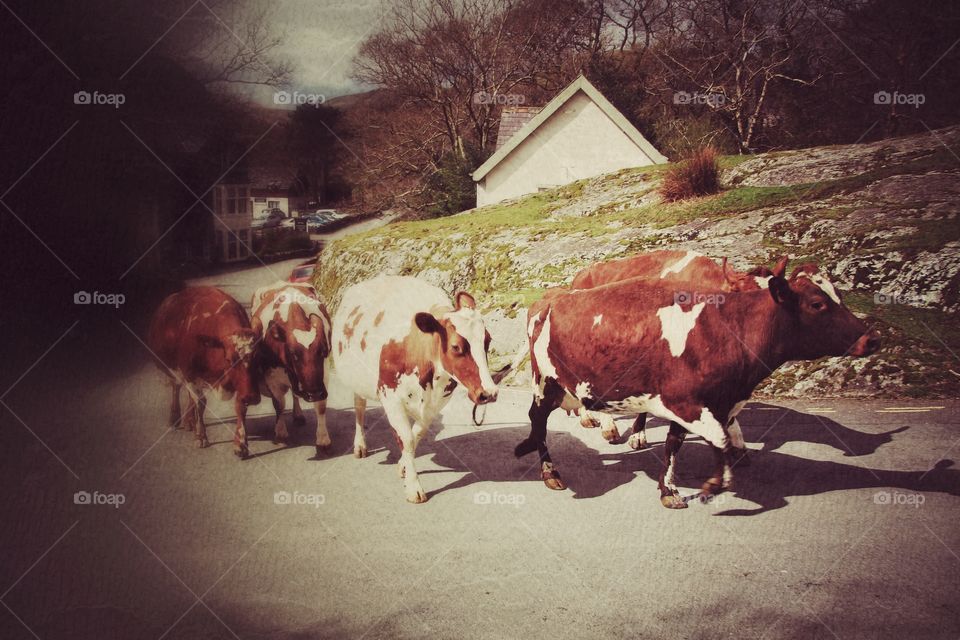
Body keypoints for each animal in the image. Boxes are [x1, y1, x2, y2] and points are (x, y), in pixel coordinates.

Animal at [146, 288, 260, 458]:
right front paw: (200, 436)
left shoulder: (242, 385)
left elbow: (240, 405)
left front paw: (241, 444)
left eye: (257, 356)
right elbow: (200, 402)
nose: (252, 397)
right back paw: (175, 418)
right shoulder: (189, 373)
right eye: (229, 359)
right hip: (173, 369)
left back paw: (189, 421)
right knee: (176, 387)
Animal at [251, 282, 334, 458]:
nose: (314, 393)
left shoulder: (322, 376)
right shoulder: (271, 377)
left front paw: (323, 440)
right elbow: (279, 404)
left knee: (295, 394)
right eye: (293, 354)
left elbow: (320, 407)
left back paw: (298, 415)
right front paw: (281, 432)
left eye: (322, 350)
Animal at [330, 278, 498, 502]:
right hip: (357, 381)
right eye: (455, 347)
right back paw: (360, 445)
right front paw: (413, 487)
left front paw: (403, 466)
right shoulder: (390, 397)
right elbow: (407, 438)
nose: (489, 393)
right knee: (359, 409)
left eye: (488, 340)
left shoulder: (436, 403)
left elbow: (417, 434)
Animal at [512, 262, 880, 510]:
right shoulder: (687, 402)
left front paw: (669, 490)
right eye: (817, 304)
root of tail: (551, 297)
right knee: (538, 421)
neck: (726, 328)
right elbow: (719, 440)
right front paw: (714, 483)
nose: (872, 339)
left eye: (839, 295)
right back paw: (550, 470)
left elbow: (676, 444)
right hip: (546, 383)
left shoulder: (698, 403)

● ● ● ● ●

Exercise aim = Exact copies are needed of the line with "left eye: (488, 340)" and each line after it through the end of the material above.

Solution =
left eye: (488, 340)
left shoulder: (436, 403)
left elbow: (417, 434)
Animal at [512, 262, 880, 510]:
right shoulder: (687, 402)
left front paw: (669, 490)
right eye: (817, 304)
root of tail: (551, 297)
right knee: (538, 421)
neck: (726, 328)
right elbow: (719, 440)
right front paw: (714, 483)
nose: (872, 339)
left eye: (839, 295)
right back paw: (550, 470)
left elbow: (676, 444)
right hip: (546, 383)
left shoulder: (698, 403)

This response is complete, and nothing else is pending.